Written task: Pull out each line of the entries that includes the string "opExtrude", and copy those lines unchanged.

Data rows start

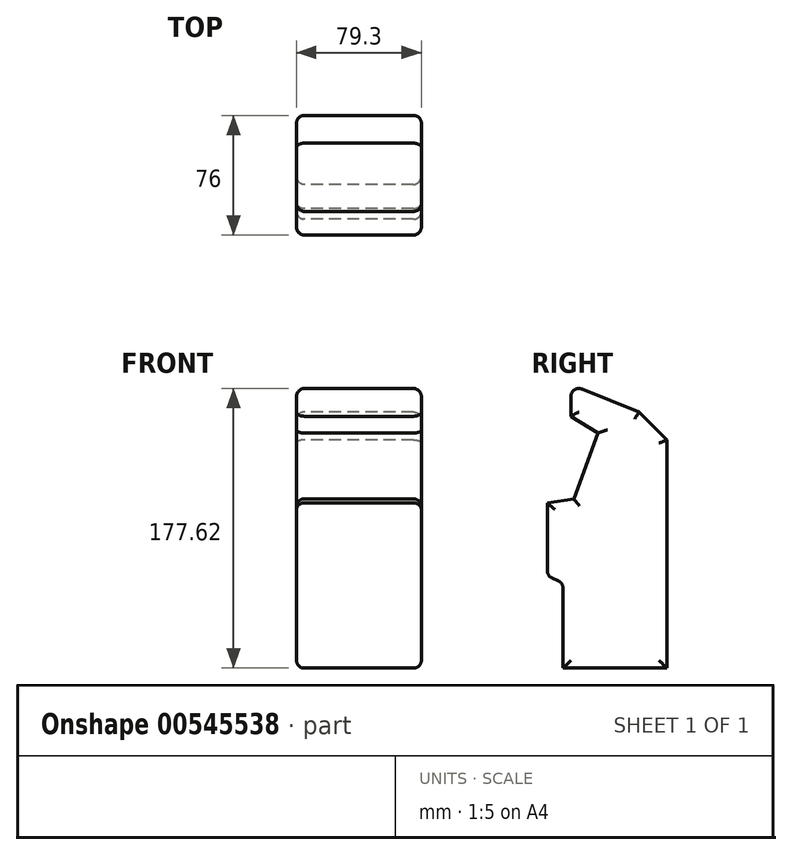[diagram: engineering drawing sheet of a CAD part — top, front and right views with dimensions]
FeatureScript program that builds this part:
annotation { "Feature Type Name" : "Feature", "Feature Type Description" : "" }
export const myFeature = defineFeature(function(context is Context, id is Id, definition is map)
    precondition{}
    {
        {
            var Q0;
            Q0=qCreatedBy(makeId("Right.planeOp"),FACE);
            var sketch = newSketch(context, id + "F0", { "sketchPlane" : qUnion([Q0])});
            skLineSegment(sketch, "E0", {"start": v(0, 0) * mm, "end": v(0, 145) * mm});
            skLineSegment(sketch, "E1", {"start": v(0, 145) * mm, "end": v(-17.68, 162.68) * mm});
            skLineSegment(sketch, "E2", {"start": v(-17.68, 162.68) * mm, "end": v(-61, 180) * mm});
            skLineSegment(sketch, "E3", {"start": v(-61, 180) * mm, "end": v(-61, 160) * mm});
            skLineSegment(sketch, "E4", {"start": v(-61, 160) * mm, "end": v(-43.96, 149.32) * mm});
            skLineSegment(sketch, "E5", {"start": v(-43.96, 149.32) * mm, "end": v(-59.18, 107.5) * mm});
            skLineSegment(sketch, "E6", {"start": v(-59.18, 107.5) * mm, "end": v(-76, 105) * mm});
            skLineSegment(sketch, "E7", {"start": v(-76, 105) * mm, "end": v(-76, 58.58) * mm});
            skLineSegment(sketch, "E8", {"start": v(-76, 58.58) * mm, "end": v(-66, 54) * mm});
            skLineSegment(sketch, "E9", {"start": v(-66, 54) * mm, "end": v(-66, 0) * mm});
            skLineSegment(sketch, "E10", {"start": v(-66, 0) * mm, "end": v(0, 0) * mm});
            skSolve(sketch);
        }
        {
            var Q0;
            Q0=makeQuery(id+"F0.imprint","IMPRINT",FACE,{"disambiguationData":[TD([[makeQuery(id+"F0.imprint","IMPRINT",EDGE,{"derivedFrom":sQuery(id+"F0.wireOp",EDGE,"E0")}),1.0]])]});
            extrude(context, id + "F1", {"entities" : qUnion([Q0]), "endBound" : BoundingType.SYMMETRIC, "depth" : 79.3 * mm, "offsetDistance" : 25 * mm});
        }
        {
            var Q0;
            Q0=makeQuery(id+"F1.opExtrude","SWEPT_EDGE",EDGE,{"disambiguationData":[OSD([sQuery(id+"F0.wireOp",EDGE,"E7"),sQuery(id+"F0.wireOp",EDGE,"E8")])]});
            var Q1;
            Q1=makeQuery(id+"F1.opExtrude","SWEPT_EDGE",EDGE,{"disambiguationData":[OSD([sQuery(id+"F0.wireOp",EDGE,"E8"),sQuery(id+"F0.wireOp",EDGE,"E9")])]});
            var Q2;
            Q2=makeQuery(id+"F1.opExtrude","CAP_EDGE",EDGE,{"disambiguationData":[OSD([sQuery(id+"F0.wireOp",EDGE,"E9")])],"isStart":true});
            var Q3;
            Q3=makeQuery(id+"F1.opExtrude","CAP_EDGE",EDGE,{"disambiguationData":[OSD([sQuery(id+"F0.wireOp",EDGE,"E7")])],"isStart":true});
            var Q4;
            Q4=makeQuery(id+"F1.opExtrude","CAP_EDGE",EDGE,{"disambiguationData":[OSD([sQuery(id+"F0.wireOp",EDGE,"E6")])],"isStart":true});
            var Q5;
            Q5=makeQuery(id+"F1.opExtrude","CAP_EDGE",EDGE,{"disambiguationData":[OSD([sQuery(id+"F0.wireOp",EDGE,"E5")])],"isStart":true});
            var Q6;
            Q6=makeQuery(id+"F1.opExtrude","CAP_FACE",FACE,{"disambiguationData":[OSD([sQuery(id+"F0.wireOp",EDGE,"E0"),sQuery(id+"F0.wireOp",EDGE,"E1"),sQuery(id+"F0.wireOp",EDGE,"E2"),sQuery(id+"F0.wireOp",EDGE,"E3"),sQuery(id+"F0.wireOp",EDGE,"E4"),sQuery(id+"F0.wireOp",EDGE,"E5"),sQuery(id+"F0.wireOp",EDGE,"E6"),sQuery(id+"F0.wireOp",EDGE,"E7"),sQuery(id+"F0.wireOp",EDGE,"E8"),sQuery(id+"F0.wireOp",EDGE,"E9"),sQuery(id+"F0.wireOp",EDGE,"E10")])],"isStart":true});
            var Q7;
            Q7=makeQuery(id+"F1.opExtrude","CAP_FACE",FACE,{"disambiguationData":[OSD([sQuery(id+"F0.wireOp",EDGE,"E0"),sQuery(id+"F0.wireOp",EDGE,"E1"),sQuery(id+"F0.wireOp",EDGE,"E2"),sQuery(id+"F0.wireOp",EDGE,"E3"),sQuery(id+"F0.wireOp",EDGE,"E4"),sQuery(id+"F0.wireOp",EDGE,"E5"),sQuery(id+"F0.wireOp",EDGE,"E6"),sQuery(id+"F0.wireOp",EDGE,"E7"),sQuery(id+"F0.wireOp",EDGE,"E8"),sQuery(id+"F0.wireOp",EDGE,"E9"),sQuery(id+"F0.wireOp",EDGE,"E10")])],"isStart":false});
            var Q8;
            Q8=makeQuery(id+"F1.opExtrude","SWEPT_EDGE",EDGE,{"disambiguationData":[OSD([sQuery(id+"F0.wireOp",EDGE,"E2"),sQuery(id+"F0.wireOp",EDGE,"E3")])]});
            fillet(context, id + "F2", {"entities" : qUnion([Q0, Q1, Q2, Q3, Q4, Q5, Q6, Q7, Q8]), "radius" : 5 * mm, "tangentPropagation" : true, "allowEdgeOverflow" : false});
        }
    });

Data rows end
Data rows start

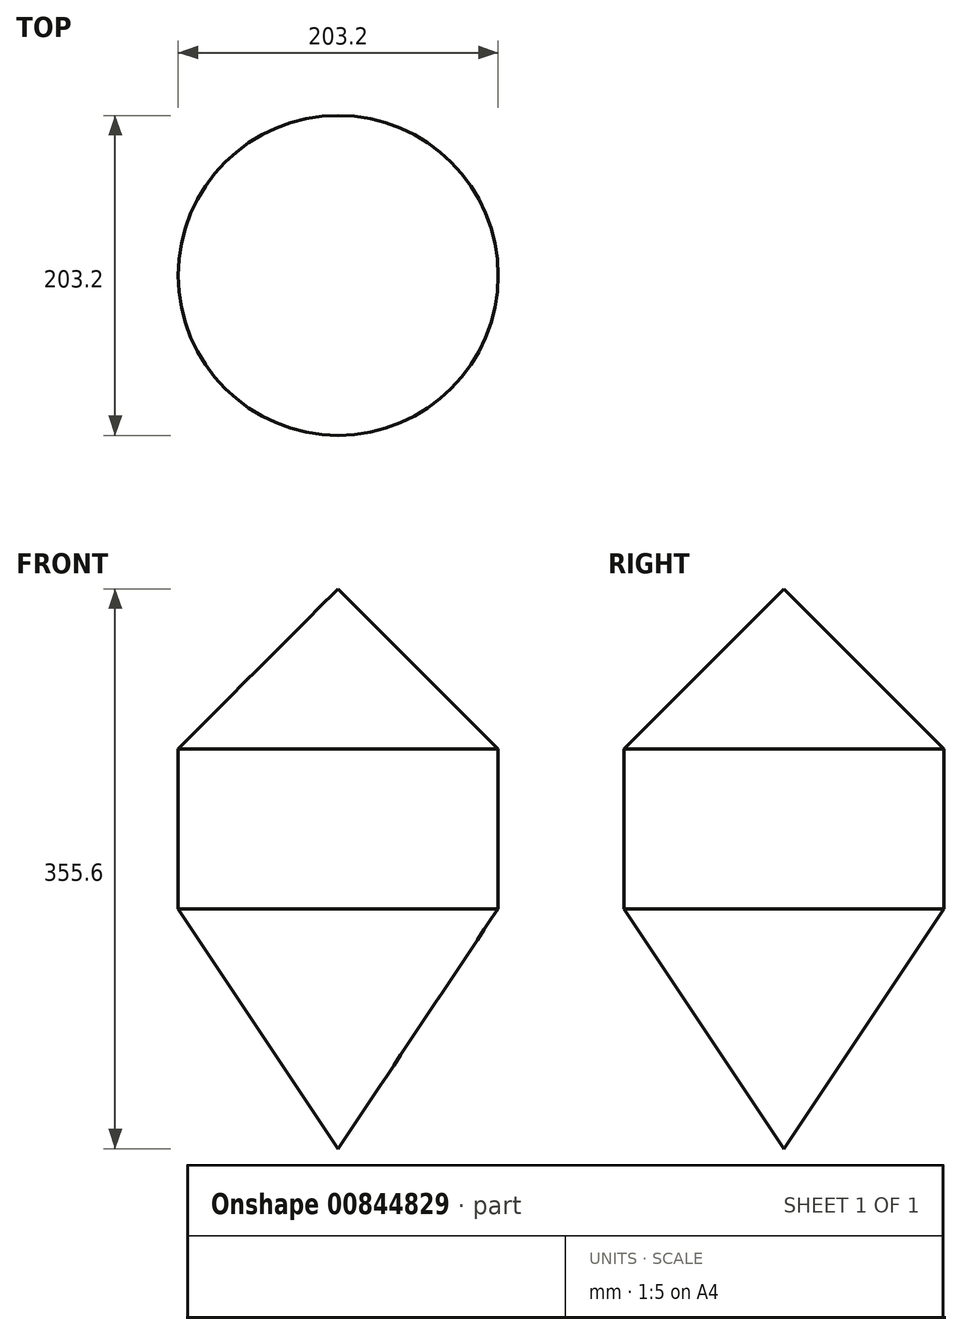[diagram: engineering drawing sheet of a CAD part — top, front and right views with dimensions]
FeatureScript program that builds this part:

Data rows end

Answer:
            Q0=makeQuery(id+"F1.opExtrude","SWEPT_EDGE",EDGE,{"disambiguationData":[OSD([sQuery(id+"F0.wireOp",EDGE,"E7"),sQuery(id+"F0.wireOp",EDGE,"E8")])]});
            Q1=makeQuery(id+"F1.opExtrude","SWEPT_EDGE",EDGE,{"disambiguationData":[OSD([sQuery(id+"F0.wireOp",EDGE,"E8"),sQuery(id+"F0.wireOp",EDGE,"E9")])]});
            Q2=makeQuery(id+"F1.opExtrude","CAP_EDGE",EDGE,{"disambiguationData":[OSD([sQuery(id+"F0.wireOp",EDGE,"E9")])],"isStart":true});
            Q3=makeQuery(id+"F1.opExtrude","CAP_EDGE",EDGE,{"disambiguationData":[OSD([sQuery(id+"F0.wireOp",EDGE,"E7")])],"isStart":true});
            Q4=makeQuery(id+"F1.opExtrude","CAP_EDGE",EDGE,{"disambiguationData":[OSD([sQuery(id+"F0.wireOp",EDGE,"E6")])],"isStart":true});
            Q5=makeQuery(id+"F1.opExtrude","CAP_EDGE",EDGE,{"disambiguationData":[OSD([sQuery(id+"F0.wireOp",EDGE,"E5")])],"isStart":true});
            Q6=makeQuery(id+"F1.opExtrude","CAP_FACE",FACE,{"disambiguationData":[OSD([sQuery(id+"F0.wireOp",EDGE,"E0"),sQuery(id+"F0.wireOp",EDGE,"E1"),sQuery(id+"F0.wireOp",EDGE,"E2"),sQuery(id+"F0.wireOp",EDGE,"E3"),sQuery(id+"F0.wireOp",EDGE,"E4"),sQuery(id+"F0.wireOp",EDGE,"E5"),sQuery(id+"F0.wireOp",EDGE,"E6"),sQuery(id+"F0.wireOp",EDGE,"E7"),sQuery(id+"F0.wireOp",EDGE,"E8"),sQuery(id+"F0.wireOp",EDGE,"E9"),sQuery(id+"F0.wireOp",EDGE,"E10")])],"isStart":true});
            Q7=makeQuery(id+"F1.opExtrude","CAP_FACE",FACE,{"disambiguationData":[OSD([sQuery(id+"F0.wireOp",EDGE,"E0"),sQuery(id+"F0.wireOp",EDGE,"E1"),sQuery(id+"F0.wireOp",EDGE,"E2"),sQuery(id+"F0.wireOp",EDGE,"E3"),sQuery(id+"F0.wireOp",EDGE,"E4"),sQuery(id+"F0.wireOp",EDGE,"E5"),sQuery(id+"F0.wireOp",EDGE,"E6"),sQuery(id+"F0.wireOp",EDGE,"E7"),sQuery(id+"F0.wireOp",EDGE,"E8"),sQuery(id+"F0.wireOp",EDGE,"E9"),sQuery(id+"F0.wireOp",EDGE,"E10")])],"isStart":false});
            Q8=makeQuery(id+"F1.opExtrude","SWEPT_EDGE",EDGE,{"disambiguationData":[OSD([sQuery(id+"F0.wireOp",EDGE,"E2"),sQuery(id+"F0.wireOp",EDGE,"E3")])]});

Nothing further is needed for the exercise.